〔Vol.5〕オイルショックで飛躍<おやじ編>
もちろん僕はまだ1歳である、まだ記憶はない・・・
僕の父は中学卒業後、大阪の問屋で丁稚に出て、定時制(夜間)高校を卒業してから、社長のカバン持ちとして中堅または大手の企業や工場を回ったり、自分では零細規模の町工場を開拓していたそうです。主に扱っていたのは「塗料(ぺんき)」で、自動車、造船、建築などの塗料を扱っていたそうです。
オイルショック!シンナーが手に入らない!
オイルショックになると、零細規模の町工場から「シンナーが欲しい!」「シンナーがないと仕事ができない」さらには「シンナーがないと工場が潰れる」という電話が鳴り止まなくなったそうです。
しかし、社長のカバン持ちとして大手企業や工場に出入りしていた父は、違和感を感じた・・・。
まだ大手の倉庫には、余剰のシンナーが備蓄されていたからです。
事情を尋ねると、安定して工場を稼働させるために、十分な余裕を持っているとのこと。
整理整頓の習慣が、道を拓く!
父は祖母(父にとっては母)から、整理整頓を厳しく躾けられていた。
その影響で、とても几帳面にメモをまとめたり、データを整理するのが得意というか、当たり前になっていた。さらに、取引先の倉庫内も、訪問するたびに掃除や片付けを行い、在庫などの状況をメモしていた。

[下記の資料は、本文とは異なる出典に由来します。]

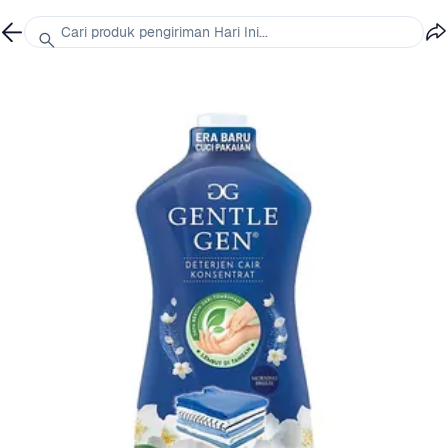
Cari produk pengiriman Hari Ini...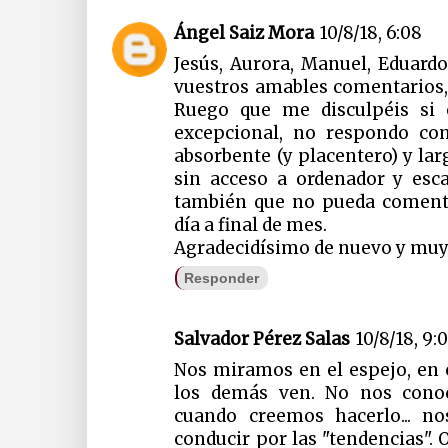
Ángel Saiz Mora
10/8/18, 6:08
Jesús, Aurora, Manuel, Eduardo
vuestros amables comentarios, 
Ruego que me disculpéis si 
excepcional, no respondo co
absorbente (y placentero) y lar
sin acceso a ordenador y esc
también que no pueda comenta
día a final de mes.
Agradecidísimo de nuevo y muy
Responder
Salvador Pérez Salas
10/8/18, 9:
Nos miramos en el espejo, en 
los demás ven. No nos con
cuando creemos hacerlo... n
conducir por las "tendencias". 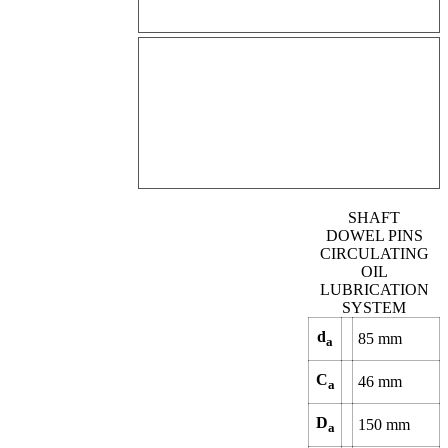
SHAFT
DOWEL PINS
CIRCULATING
OIL
LUBRICATION
SYSTEM
d
85
mm
a
C
46
mm
a
D
150
mm
a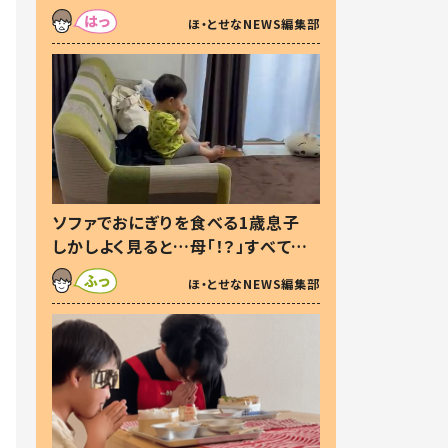
た本音とは
ほ・とせなNEWS編集部
ソファでおにぎりを食べる1歳息子
しかしよく見ると…母「！？」すべてを
察した母の投稿に「可愛いから許
ほ・とせなNEWS編集部
す！」「現行犯〜」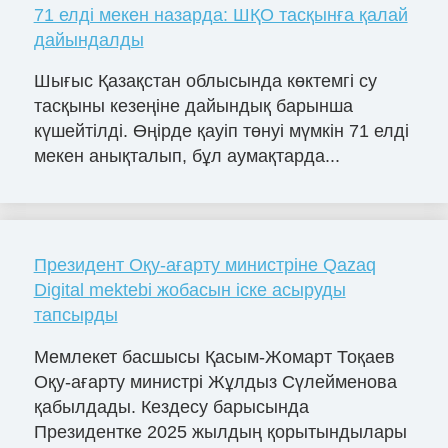
71 елді мекен назарда: ШҚО тасқынға қалай
дайындалды
Шығыс Қазақстан облысында көктемгі су
тасқыны кезеңіне дайындық барынша
күшейтілді. Өңірде қауіп төнуі мүмкін 71 елді
мекен анықталып, бұл аумақтарда...
Президент Оқу-ағарту министріне Qazaq
Digital mektebi жобасын іске асыруды
тапсырды
Мемлекет басшысы Қасым-Жомарт Тоқаев
Оқу-ағарту министрі Жұлдыз Сүлейменова
қабылдады. Кездесу барысында
Президентке 2025 жылдың қорытындылары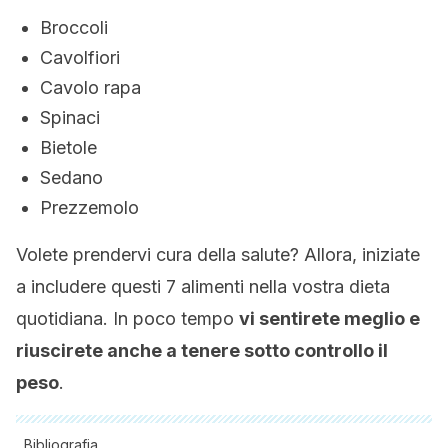
Broccoli
Cavolfiori
Cavolo rapa
Spinaci
Bietole
Sedano
Prezzemolo
Volete prendervi cura della salute? Allora, iniziate
a includere questi 7 alimenti nella vostra dieta
quotidiana. In poco tempo
vi sentirete meglio e
riuscirete anche a tenere sotto controllo il
peso
.
Bibliografia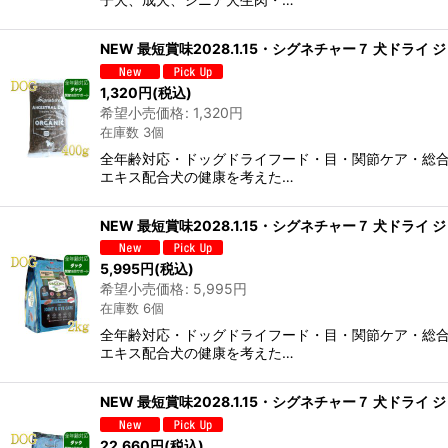
NEW 最短賞味2028.1.15・シグネチャー７ 犬ドライ 
1,320
円
(税込)
希望小売価格
:
1,320
円
在庫数 3個
全年齢対応・ドッグドライフード・目・関節ケア・総合
エキス配合犬の健康を考えた…
NEW 最短賞味2028.1.15・シグネチャー７ 犬ドライ 
5,995
円
(税込)
希望小売価格
:
5,995
円
在庫数 6個
全年齢対応・ドッグドライフード・目・関節ケア・総合
エキス配合犬の健康を考えた…
NEW 最短賞味2028.1.15・シグネチャー７ 犬ドライ 
22,660
円
(税込)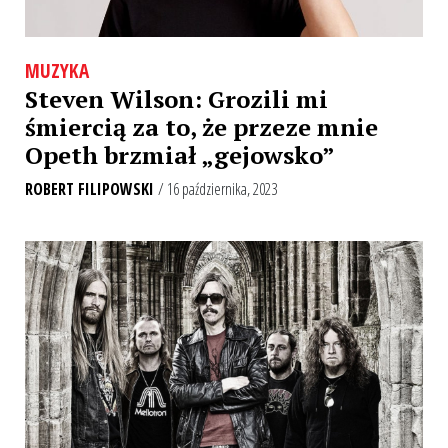
MUZYKA
Steven Wilson: Grozili mi
śmiercią za to, że przeze mnie
Opeth brzmiał „gejowsko”
ROBERT FILIPOWSKI
/ 16 października, 2023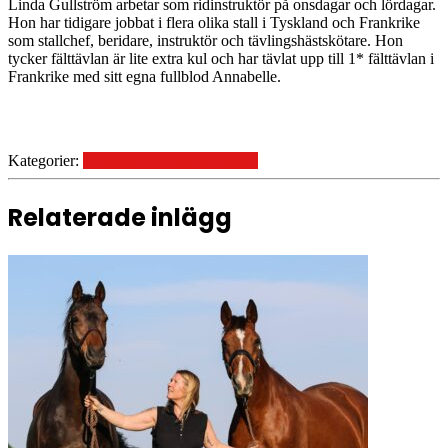
Linda Gullström arbetar som ridinstruktör på onsdagar och lördagar.
Hon har tidigare jobbat i flera olika stall i Tyskland och Frankrike
som stallchef, beridare, instruktör och tävlingshästskötare. Hon
tycker fälttävlan är lite extra kul och har tävlat upp till 1* fälttävlan i
Frankrike med sitt egna fullblod Annabelle.
Kategorier:
Träningar, Kurser & Clinics
Relaterade inlägg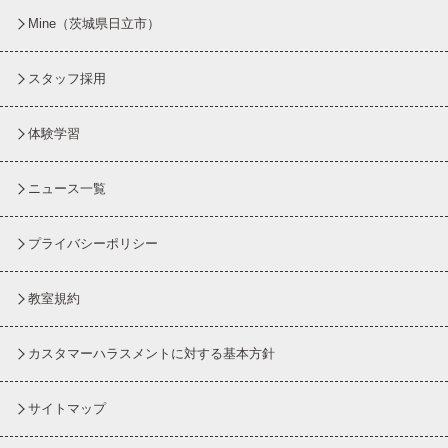
Mine（茨城県日立市）
スタッフ採用
体験学習
ニュース一覧
プライバシーポリシー
教室規約
カスタマーハラスメントに対する基本方針
サイトマップ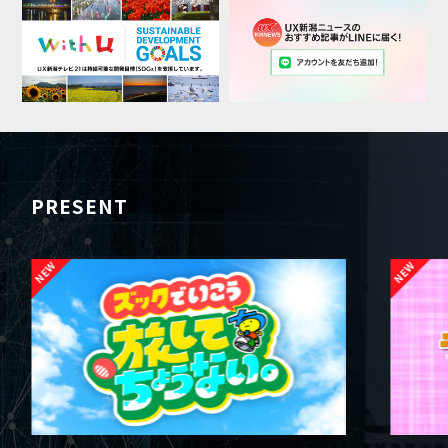
PRESENT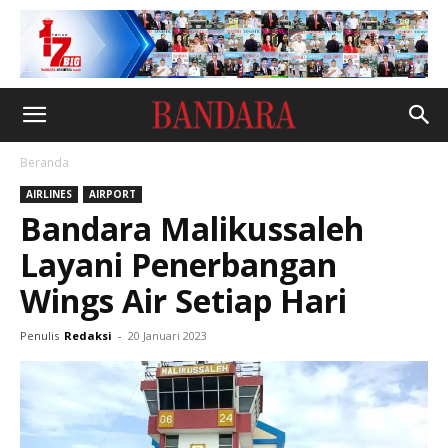
Beranda
AIRLINES
AIRPORT
Bandara Malikussaleh
Layani Penerbangan
Wings Air Setiap Hari
Penulis
Redaksi
-
20 Januari 2023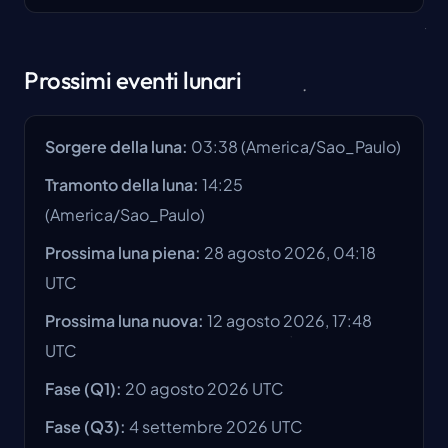
Prossimi eventi lunari
Sorgere della luna
:
03:38
(
America/Sao_Paulo
)
Tramonto della luna
:
14:25
(
America/Sao_Paulo
)
Prossima luna piena
:
28 agosto 2026, 04:18
UTC
Prossima luna nuova
:
12 agosto 2026, 17:48
UTC
Fase
(Q1):
20 agosto 2026
UTC
Fase
(Q3):
4 settembre 2026
UTC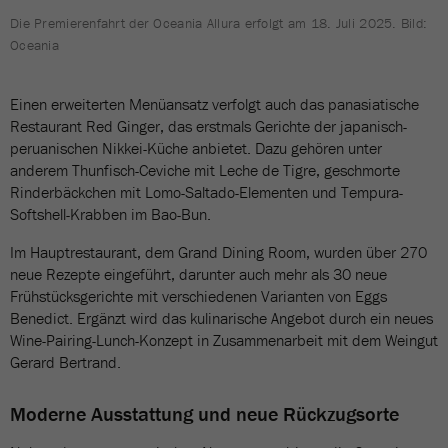
Die Premierenfahrt der Oceania Allura erfolgt am 18. Juli 2025. Bild:
Oceania
Einen erweiterten Menüansatz verfolgt auch das panasiatische
Restaurant Red Ginger, das erstmals Gerichte der japanisch-
peruanischen Nikkei-Küche anbietet. Dazu gehören unter
anderem Thunfisch-Ceviche mit Leche de Tigre, geschmorte
Rinderbäckchen mit Lomo-Saltado-Elementen und Tempura-
Softshell-Krabben im Bao-Bun.
Im Hauptrestaurant, dem Grand Dining Room, wurden über 270
neue Rezepte eingeführt, darunter auch mehr als 30 neue
Frühstücksgerichte mit verschiedenen Varianten von Eggs
Benedict. Ergänzt wird das kulinarische Angebot durch ein neues
Wine-Pairing-Lunch-Konzept in Zusammenarbeit mit dem Weingut
Gerard Bertrand.
Moderne Ausstattung und neue Rückzugsorte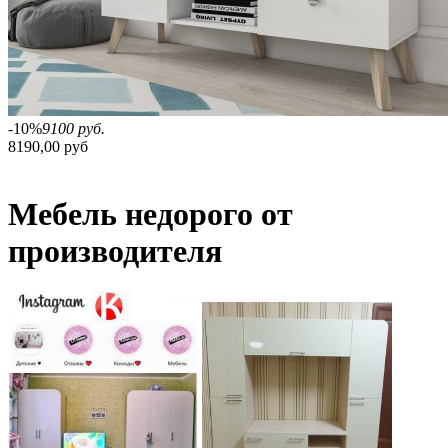
-10%
9100 руб.
8190,00 руб
Мебель недорого от
производителя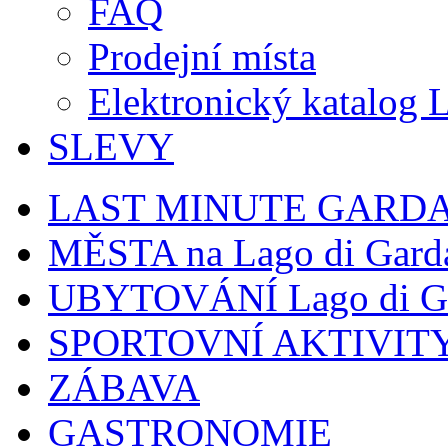
FAQ
Prodejní místa
Elektronický katalog 
SLEVY
LAST MINUTE GARD
MĚSTA na Lago di Gard
UBYTOVÁNÍ Lago di G
SPORTOVNÍ AKTIVIT
ZÁBAVA
GASTRONOMIE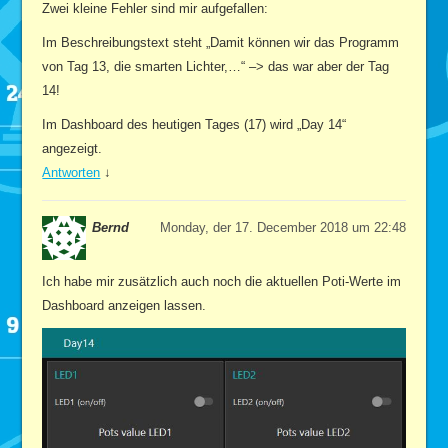
Zwei kleine Fehler sind mir aufgefallen:
Im Beschreibungstext steht „Damit können wir das Programm
von Tag 13, die smarten Lichter,…“ –> das war aber der Tag
14!
Im Dashboard des heutigen Tages (17) wird „Day 14“
angezeigt.
Antworten
↓
Bernd
Monday, der 17. December 2018 um 22:48
Ich habe mir zusätzlich auch noch die aktuellen Poti-Werte im
Dashboard anzeigen lassen.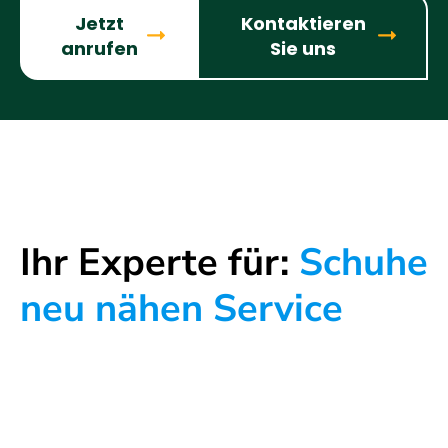
Jetzt
Kontaktieren
anrufen
Sie uns
Ihr Experte für:
Schuhe
neu nähen Service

そのおかげで、頭の中で、この大手倉庫の在庫を活用すれば、零細町工場の問題が当面は解決できるのでは?と考えたそうです。
おばあ 譲りの即断即行!
父は、自分の社長に相談した。いや嘆願した。
「絶対に大手工場の稼働に支障がないようにコントロールします。大手倉庫の在庫を借りて、町工場にシンナーを売らせてください」と・・・。
社長は一瞬考えて、こう言われた。
「キミの責任でやるんやろ?やったらええやん」
「会社に損害が出た分は、キミが働いて返せばええ」
「今日で、カバン持ちは終わりやな」
父は、一目散に社長室を駆け出した。
(このエピソードは、父の死後、当時の同僚だった方からお聞きしました)
お借りしたシンナーを、正札(適正価格)で売った
取引先の大手倉庫をなんとか説得した父は、さっそく町工場に走った。
そして、なんと入手困難なシンナーを今まで通りの正札で販売した。
もちろん、注文は殺到。
今まであんなに新規開拓で困っていたのに、噂だけで新規が断るほど増えた。
この頃、母のお腹の中には弟ができており、僕は父の配達用の車の助手席に、チャイルドシートを取り付けられて、一緒に大阪から名古屋や水島(岡山県)まで、ドライブ気分で楽しんでいたそうです。